[[ Dataset excerpts, beginning ]]

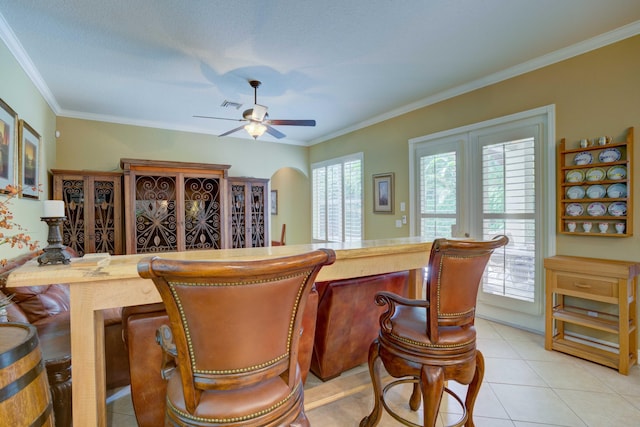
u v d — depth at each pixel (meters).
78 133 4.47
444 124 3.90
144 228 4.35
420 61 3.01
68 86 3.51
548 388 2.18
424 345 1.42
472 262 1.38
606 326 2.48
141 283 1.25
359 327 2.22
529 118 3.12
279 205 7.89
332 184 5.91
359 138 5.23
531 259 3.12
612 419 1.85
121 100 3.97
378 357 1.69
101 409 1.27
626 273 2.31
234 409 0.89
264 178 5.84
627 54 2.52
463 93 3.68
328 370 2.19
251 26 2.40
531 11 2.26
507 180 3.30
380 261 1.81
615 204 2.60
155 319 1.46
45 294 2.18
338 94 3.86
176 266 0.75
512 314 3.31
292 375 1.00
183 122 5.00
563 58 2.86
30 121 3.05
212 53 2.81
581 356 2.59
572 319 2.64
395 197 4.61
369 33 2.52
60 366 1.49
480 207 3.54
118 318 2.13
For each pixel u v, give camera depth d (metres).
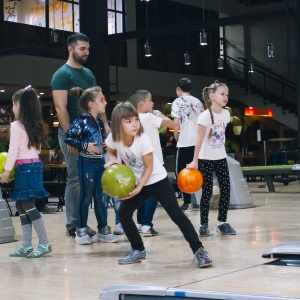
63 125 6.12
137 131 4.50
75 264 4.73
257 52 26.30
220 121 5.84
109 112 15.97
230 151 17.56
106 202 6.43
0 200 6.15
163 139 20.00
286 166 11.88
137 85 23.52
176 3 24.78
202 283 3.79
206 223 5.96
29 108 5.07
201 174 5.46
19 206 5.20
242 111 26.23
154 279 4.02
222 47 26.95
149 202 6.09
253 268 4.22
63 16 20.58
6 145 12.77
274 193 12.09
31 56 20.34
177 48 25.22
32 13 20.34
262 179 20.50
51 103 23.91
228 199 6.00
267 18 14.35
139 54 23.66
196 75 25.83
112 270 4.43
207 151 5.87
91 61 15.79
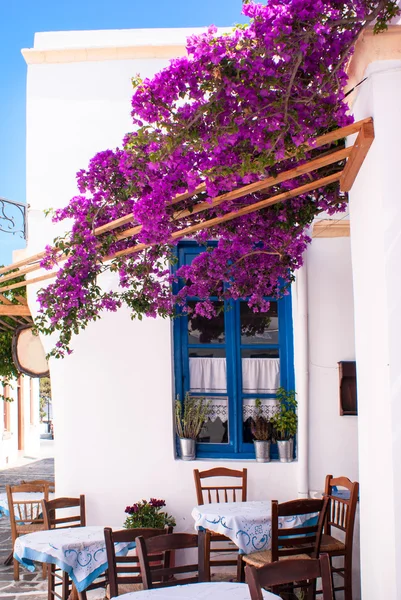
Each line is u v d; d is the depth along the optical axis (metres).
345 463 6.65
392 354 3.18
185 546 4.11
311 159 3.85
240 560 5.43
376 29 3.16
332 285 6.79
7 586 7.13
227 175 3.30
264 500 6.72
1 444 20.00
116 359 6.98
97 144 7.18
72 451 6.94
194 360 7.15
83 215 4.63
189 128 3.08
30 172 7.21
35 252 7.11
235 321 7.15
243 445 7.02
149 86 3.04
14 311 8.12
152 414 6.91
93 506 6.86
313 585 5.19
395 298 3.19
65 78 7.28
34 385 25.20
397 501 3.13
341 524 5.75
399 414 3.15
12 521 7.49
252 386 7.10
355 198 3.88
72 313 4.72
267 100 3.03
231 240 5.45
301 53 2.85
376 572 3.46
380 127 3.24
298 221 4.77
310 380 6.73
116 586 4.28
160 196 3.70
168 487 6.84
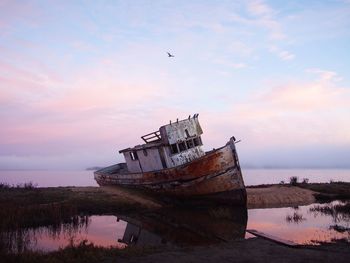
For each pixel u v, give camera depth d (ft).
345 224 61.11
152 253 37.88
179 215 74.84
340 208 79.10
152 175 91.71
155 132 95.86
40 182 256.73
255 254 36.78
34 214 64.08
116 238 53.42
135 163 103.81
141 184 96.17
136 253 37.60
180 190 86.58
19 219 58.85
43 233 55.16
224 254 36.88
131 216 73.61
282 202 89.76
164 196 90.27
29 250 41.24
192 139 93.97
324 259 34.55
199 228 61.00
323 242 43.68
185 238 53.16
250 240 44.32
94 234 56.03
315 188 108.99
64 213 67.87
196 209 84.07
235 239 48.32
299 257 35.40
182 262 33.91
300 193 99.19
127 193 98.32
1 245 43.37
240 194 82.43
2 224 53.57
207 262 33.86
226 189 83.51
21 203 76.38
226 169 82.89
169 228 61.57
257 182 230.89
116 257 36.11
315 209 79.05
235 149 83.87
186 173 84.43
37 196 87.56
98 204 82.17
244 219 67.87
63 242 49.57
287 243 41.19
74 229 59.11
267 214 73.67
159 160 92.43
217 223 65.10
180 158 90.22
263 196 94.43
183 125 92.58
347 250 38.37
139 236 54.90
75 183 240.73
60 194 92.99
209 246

[[ Dataset excerpts, end ]]

■ Task instructions ■
Looking at the entries above, copy out every line in which "pixel" occurs.

■ Task solution ■
u v d — depth at each pixel (meters).
For each pixel u v, give camera depth d (metres).
For each pixel u v, give camera depth d (ft).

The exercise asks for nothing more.